G.K. Chesterton Was Right: The Church Will Rise Anew

The Catholic Church is the beloved Bride of a God no grave could ever hold.

“Dawn in Space”
“Dawn in Space” (photo: Pixabay/CC0 / Pixabay/CC0)

It will not survive; it will die. 

Today, looking at the debris of the Church’s reputation all around, I can only but agree: The Church will not survive; it will “die” — and the sooner the better.

For now is an apt time to revisit the final chapter of G.K. Chesterton’s The Everlasting Man (1925) entitled: “The Five Deaths of the Faith.”

Chesterton explains in this chapter that Christendom has experienced a series of revolutions and in each one Christianity has died — died many times, in fact, and then risen again, for it had a God who knew the way out of the grave.

Down the centuries at the end of countless wars and revolutions the same religion is to be found standing. It is not an old religion that persists, however, but, rather, a new faith that is resurgent, always attracting and converting anew the next generation in each age.

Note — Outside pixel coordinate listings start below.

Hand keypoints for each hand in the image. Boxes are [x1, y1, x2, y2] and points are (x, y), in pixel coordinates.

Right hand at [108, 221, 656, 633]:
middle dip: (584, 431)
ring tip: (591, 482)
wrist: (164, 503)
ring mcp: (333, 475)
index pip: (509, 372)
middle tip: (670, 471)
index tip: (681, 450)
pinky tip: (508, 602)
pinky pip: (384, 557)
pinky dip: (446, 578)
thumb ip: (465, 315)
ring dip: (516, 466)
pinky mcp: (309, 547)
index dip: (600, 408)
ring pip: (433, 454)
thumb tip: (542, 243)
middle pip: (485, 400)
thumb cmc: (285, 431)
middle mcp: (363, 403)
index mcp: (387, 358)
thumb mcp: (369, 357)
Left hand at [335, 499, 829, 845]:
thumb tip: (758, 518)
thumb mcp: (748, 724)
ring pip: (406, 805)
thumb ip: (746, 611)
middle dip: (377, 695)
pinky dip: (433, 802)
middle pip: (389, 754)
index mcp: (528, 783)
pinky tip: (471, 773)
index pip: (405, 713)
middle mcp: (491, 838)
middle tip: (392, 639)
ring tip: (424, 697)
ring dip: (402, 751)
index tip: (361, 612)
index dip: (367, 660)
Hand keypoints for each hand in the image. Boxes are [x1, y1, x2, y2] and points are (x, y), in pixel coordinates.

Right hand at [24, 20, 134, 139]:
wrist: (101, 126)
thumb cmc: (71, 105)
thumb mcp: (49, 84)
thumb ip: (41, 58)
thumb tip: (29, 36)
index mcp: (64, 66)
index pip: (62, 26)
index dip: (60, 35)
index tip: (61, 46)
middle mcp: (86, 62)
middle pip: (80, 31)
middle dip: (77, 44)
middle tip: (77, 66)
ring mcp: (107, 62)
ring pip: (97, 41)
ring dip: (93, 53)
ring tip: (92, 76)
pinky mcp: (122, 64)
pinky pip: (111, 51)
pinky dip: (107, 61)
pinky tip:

On more than one occasion, in the history of Christendom, the soul, said Chesterton, seemed to have gone out of Christianity. The world looked on expecting to witness its end, seeing the Church as wedded to whatever political or social system that was then imploding. As Chesterton states, if the Church was so wedded then it has been widowed many times, and yet, remains “a strangely immortal sort of widow.”

Chesterton was adamant: “The Faith is not a survival.” The Faith has not “survived.” Instead, miraculously, it has died and returned afresh, again and again, whilst all around other institutions perpetually perish. An example of this is found in the last century, when things really did look like the end, and then, that incredible thing happened: yet again the Faith was born, with, by the end of the 20th century, seemingly a greater following among the young than the old.

As Chesterton points out, those attacking the Faith should take care:

 At least five times … with the Arian and the Albigensian, with the Humanist sceptic, after Voltaire and after Darwin, the Faith has to all appearance gone to the dogs. In each of these five cases it was the dog that died.

To have grown up in the culture of the late 20th century is to know that then nearly everybody had come to the conclusion that religion was a thing that would slowly die out; the thought of its making a return would have been deemed as remarkable as dinosaurs returning. Marxist historians, so beloved of that era, loved to talk of the “flow of history,” but what they didn’t reckon on was that, in the words of Chesterton, “A dead thing goes with the stream, but only a living thing can go against it.” And to the horror of such Marxist academics there was, and still is today, something swimming against the current, as it always did, and always will.

After the most savage persecutions, from the fury of the earliest Roman oppression right through to the rage of the French Revolution, from the more recent assaults of atheistic Marxism to the ongoing clash with today’s culture of death, the Church persists. All around kingdoms rise and fall, states are born then overthrown, yet somehow the Faith continues on her way. But it is not just that, it has an even stranger and more “weird tenacity”; it has survived not only war and persecutions, but also the perils of peace. Perhaps the more extraordinary observation that Chesterton makes, and a consoling one at that, is that the Faith has not only often been “killed” but that it has also died of old age. And, still, it rises.

It has not only died often, therefore, but also — as we can see all too clearly — degenerated and decayed as well, and, thereafter — and note this — “survived,” says Chesterton, “its own weakness … even its own surrender.”

Now, that really is remarkable. Surely remarkable enough to point to something, or Someone, in charge of the real flow of history. This leaves one to conclude that it is not so much the concept of “flow” with which we disagree with Marxist historians as that flow’s eventual destination.

Chesterton wrote:

 It would seem that sooner or later even its enemies will learn from their incessant and interminable disappointments not to look for anything so simple as its [the Church’s] death. They may continue to war with it, but it will be as they war with nature; as they war with the landscape, as they war with the skies. They will watch for it to stumble; they will watch for it to err; they will no longer watch for it to end.

Today, we watch as the Church “stumbles” once more. But be under no illusion, it is not the end.

The Church has “died” many times. Yet, in spite of all those who cloud and compromise its message, even the shepherds who turn out to be wolves, the Church will always rise again, for it is the beloved Bride of a God no grave could ever hold.